A company that makes video conferencing products replaced one serious security vulnerability with another, despite being warned of the dangers.
AMX Harman, which makes a variety of audio-visual and building control equipment, has patched the problem. But on Thursday SEC Consult, an information security firm in Vienna, revealed what it says is the back story.
Last March, SEC Consult warned AMX that it had found a secret account in certain versions of the NX-1200, an appliance for controlling audio-visual systems.
The hidden account used the username Black Widow, and SEC Consult said it found the password as well by studying the appliance’s authentication procedures.

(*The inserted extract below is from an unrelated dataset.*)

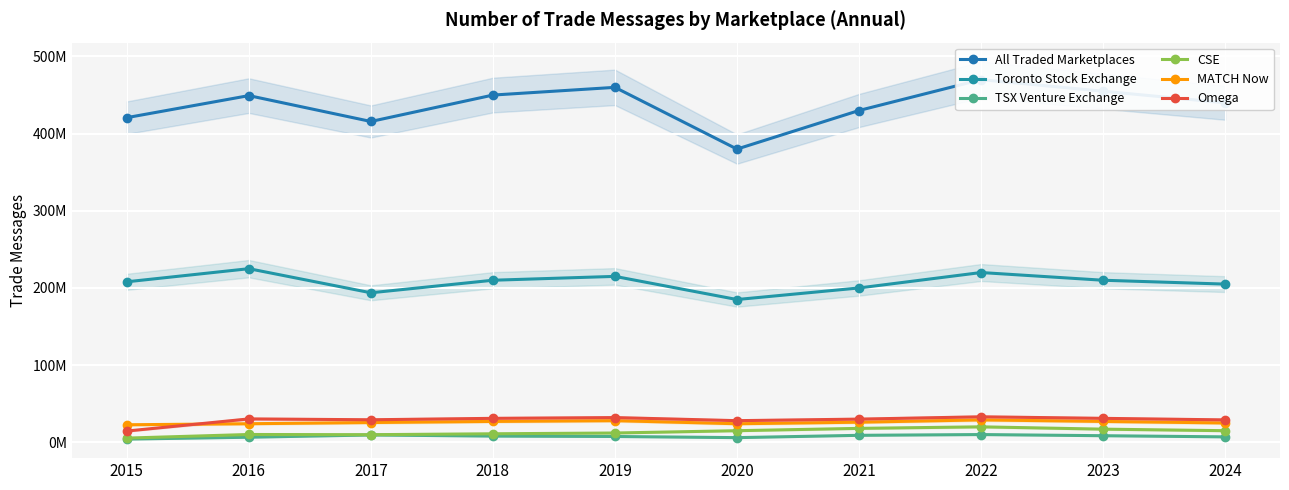

At how many categories does at least one series exceed 273810788?

10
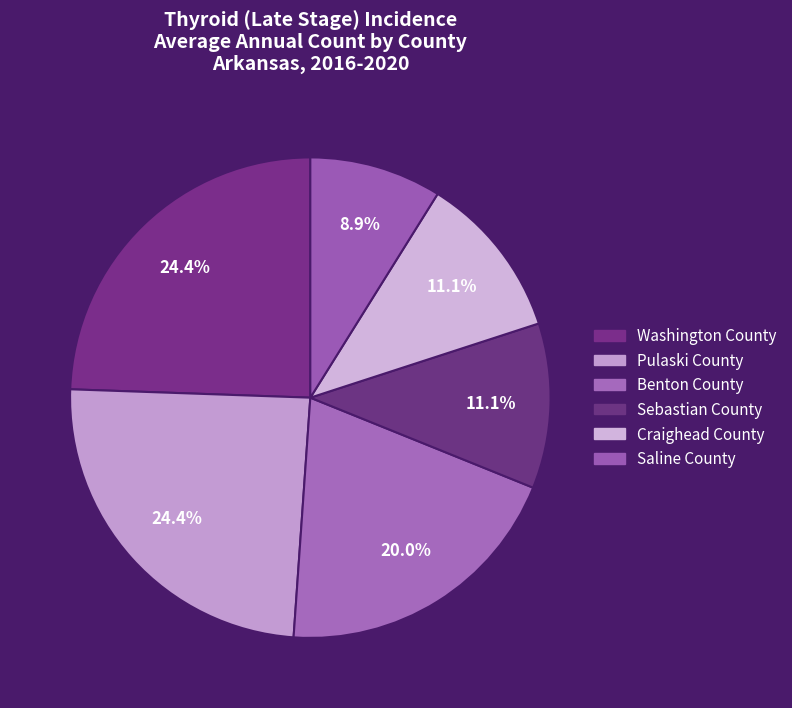

How many slices are in this pie chart?

6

The credentials can be used to gain broad access to the device, including the web-based management and command line interfaces. A hacker would also be able to capture packets, SEC Consult wrote.
The account appears to have been intentionally created, Johannes Greil, head of SEC Consult Vulnerability Lab, said via email.
“The backdoor is quite critical, because it seems to be deliberate and not some leftover from developers,” he wrote. “The system tries to actively hide it from user management interfaces and the backdoor account even has more privileges than an admin account.”
The finding by SEC Consult is worrying since AMX has a significant government business. In a photo on its website, it shows a photo of U.S. President Barack Obama with top advisors with the tag line “Room Automation.”
Although it was notified in March, AMX didn’t provide a fix until October. When SEC Consult analyzed the fix, they noticed the “Black Widow” account had simply been changed to a new username.
According to a security brief from AMX, it removed what it called the “debugging account” to prevent a security vulnerability.
SEC Consult said it hasn’t checked to see if the latest fix is effective. It did not release the passwords for either of the hidden accounts.
A more detailed advisory from SEC Consult says that backdoors affect many other products besides the NX-1200. AMX officials could not immediately reached for comment.
Now that the issue has ostensibly been resolved, SEC Consult wrote that its contact at AMX said the company “will be starting a major security initiative.”